St. Louis fell 888 votes short of dramatic change in the Democratic primary on Tuesday, March 7.

That was the margin that separated Tishaura O. Jones – who was endorsed almost unanimously by local, state and national progressive organizations – from Lyda Krewson, who was endorsed by Mayor Francis G. Slay, the four-term incumbent she will almost certainly replace as mayor after the April 4 general election.

With all precincts reporting, Krewson had 32.04 percent of the vote to Jones' 30.38 percent — 17,110 to 16,222 votes.

They each nearly doubled the respective vote totals of the other major candidates. Lewis Reed garnered 9,775 votes (18.3 percent) and Antonio French got 8,460 votes (15.8 percent). A trio of perennial candidates split about 3 percent of the vote between them.

“The status quo won,” state Senator Jamilah told her fellow supporters of Jones at the election watch party that Jones co-hosted with Megan Ellyia Green, who won her 15th Ward aldermanic primary, at ShiSha in the Grove.

“But I want to thank each and every one of you for understanding that we need to see change. And, unfortunately, the African-American people had to divide their vote. You had some individuals that knew they couldn’t win who divided the vote. They knew they were not able to bring home a victory and still decided to divide the vote of the African-American community. Hold those people accountable.”

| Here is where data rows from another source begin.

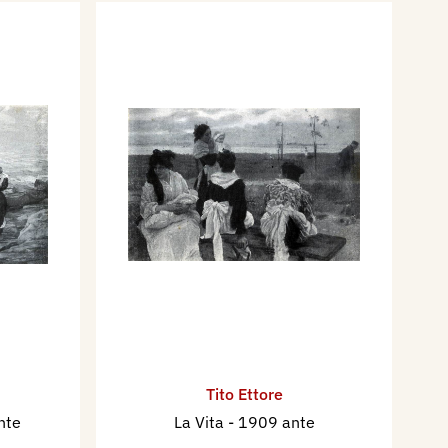
Tito Ettore
nte
La Vita
- 1909 ante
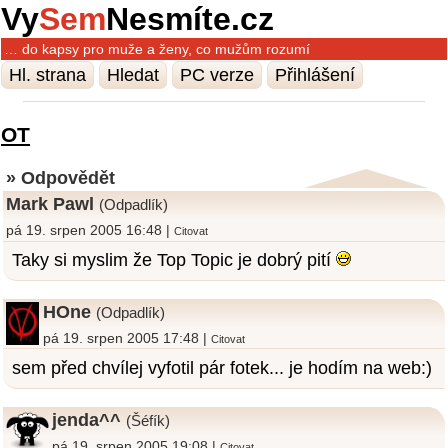
Vy
Sem
Nesmíte.cz
… do kapsy pro muže a ženy, co mužům rozumí
Hl. strana
Hledat
PC verze
Přihlášení
OT
» Odpovědět
Mark Pawl
(Odpadlík)
pá 19. srpen 2005 16:48 |
Citovat
Taky si myslim že Top Topic je dobrý pití
HOne
(Odpadlík)
pá 19. srpen 2005 17:48 |
Citovat
sem před chvílej vyfotil pár fotek... je hodím na web:)
jenda^^
(Šéfík)
pá 19. srpen 2005 19:08 |
Citovat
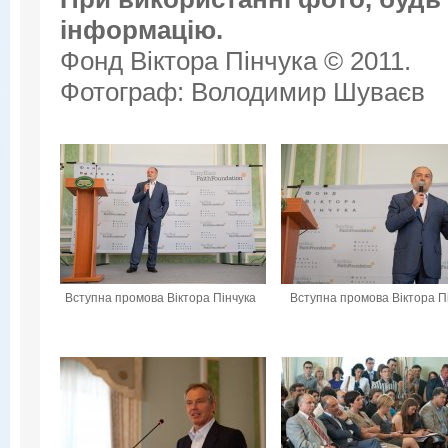
інформацію.
Фонд Віктора Пінчука © 2011.
Фотограф: Володимир Шуваєв
Вступна промова Віктора Пінчука
Вступна промова Віктора П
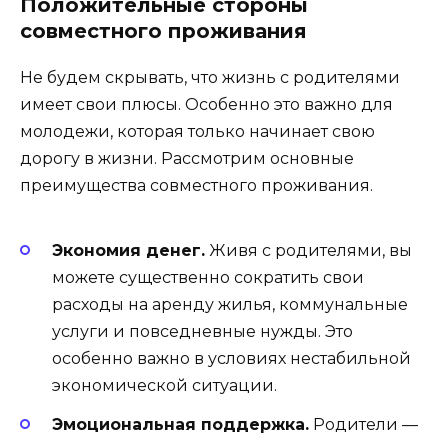
Положительные стороны
совместного проживания
Не будем скрывать, что жизнь с родителями
имеет свои плюсы. Особенно это важно для
молодежи, которая только начинает свою
дорогу в жизни. Рассмотрим основные
преимущества совместного проживания.
Экономия денег.
Живя с родителями, вы
можете существенно сократить свои
расходы на аренду жилья, коммунальные
услуги и повседневные нужды. Это
особенно важно в условиях нестабильной
экономической ситуации.
Эмоциональная поддержка.
Родители —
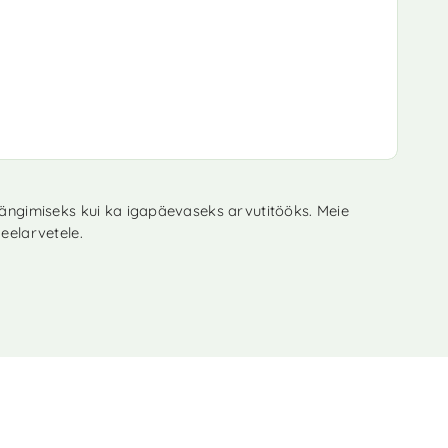
 mängimiseks kui ka igapäevaseks arvutitööks. Meie
eelarvetele.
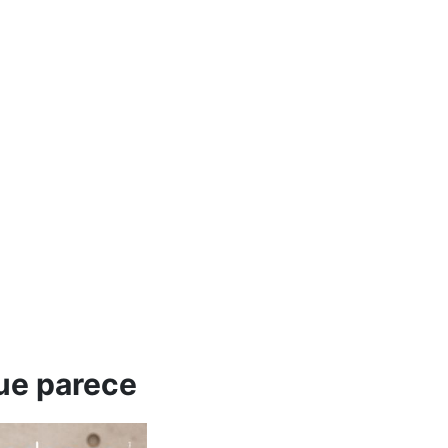
que parece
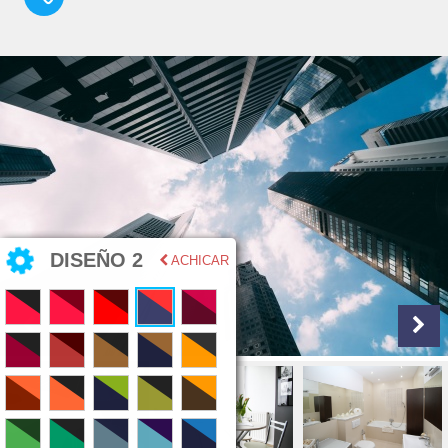
DISEÑO 2
ACHICAR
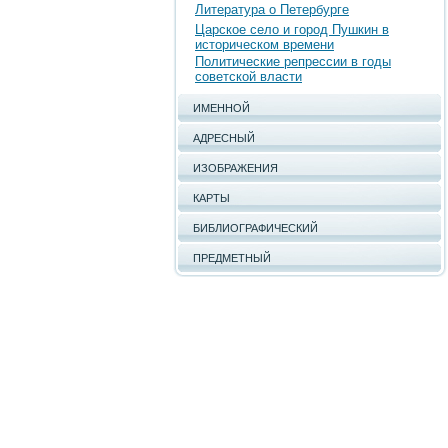
Литература о Петербурге
Царское село и город Пушкин в
историческом времени
Политические репрессии в годы
советской власти
ИМЕННОЙ
АДРЕСНЫЙ
ИЗОБРАЖЕНИЯ
КАРТЫ
БИБЛИОГРАФИЧЕСКИЙ
ПРЕДМЕТНЫЙ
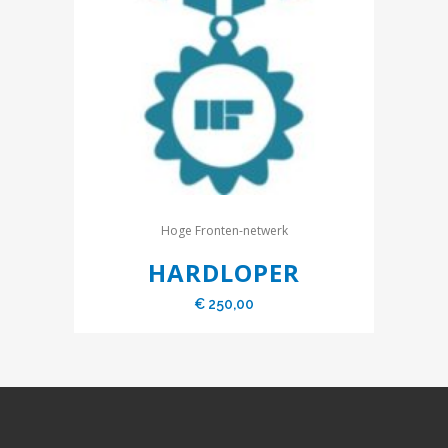
Hoge Fronten-netwerk
HARDLOPER
€
250,00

Jones also spoke to the question of a split black vote in her remarks to supporters.

“Everyone kept saying, ‘Why don’t all the black people get together? Why don’t you have a meeting?’ Well, you know what, we did. And you know what happened at that meeting: The women decided to come together and support each other,” Jones said, referring to Nasheed’s decision to endorse Jones rather than file for mayor after Jones, Reed and French said they would run.

All told, 68 percent of voters who went to the polls cast a vote against the victor, Krewson. Only 55,635 people voted, or 28.36 percent of registered voters. Krewson won the election that essentially determines St. Louis’ next mayor with the votes of less than 10 percent of all registered voters in the city.

Jones, who retains her citywide elected position of treasurer, vowed to continue leading a progressive movement for change in the city.

“I don’t want you to think this is the end,” she told her supporters at her election watch party, after conceding to Krewson. “I’m not sad, no, because I’m going to tell you all what we’re going to do next. What did we do through this campaign? We turned this electorate on its head. I want us to stay united and stay connected, because we are the force that’s going to hold this next administration accountable.”

In her victory speech, Krewson zeroed in on her key campaign issue: public safety.

“Neighborhood safety is job one," she said. "Far too many families know the pain of violent crime. We’ll invest in prevention programs that work, and in more and better training and a more diverse police force.”

In his concession speech to Krewson, Reed told his supporters, “It’s going to be so important that we work with her to begin changing our city.”

Reed retains his citywide position as president of the Board of Aldermen. With the next mayor and Comptroller Darlene Green, who easily won her primary on Tuesday, he still has one of three votes on the city’s chief fiscal body, the Board of Estimate & Apportionment.

French, who ran for mayor rather than reelection as 21st Ward alderman, told supporters as he conceded, “The campaign we ran was about a message of bringing our city together to make sure we start looking at the entire city, and I hope that is something that will continue in the next administration.”

In the Republican mayoral primary, utility executive Andrew Jones handily beat out his two competitors — one of whom, Crown Candy Kitchen owner Andy Karandzieff, had said he entered on a whim and didn't really want to be mayor.

Krewson and Andrew Jones move on to the April 4 general election, where they'll face at least five candidates from other parties.

This relies on reporting from Clark Randall and St. Louis Public Radio.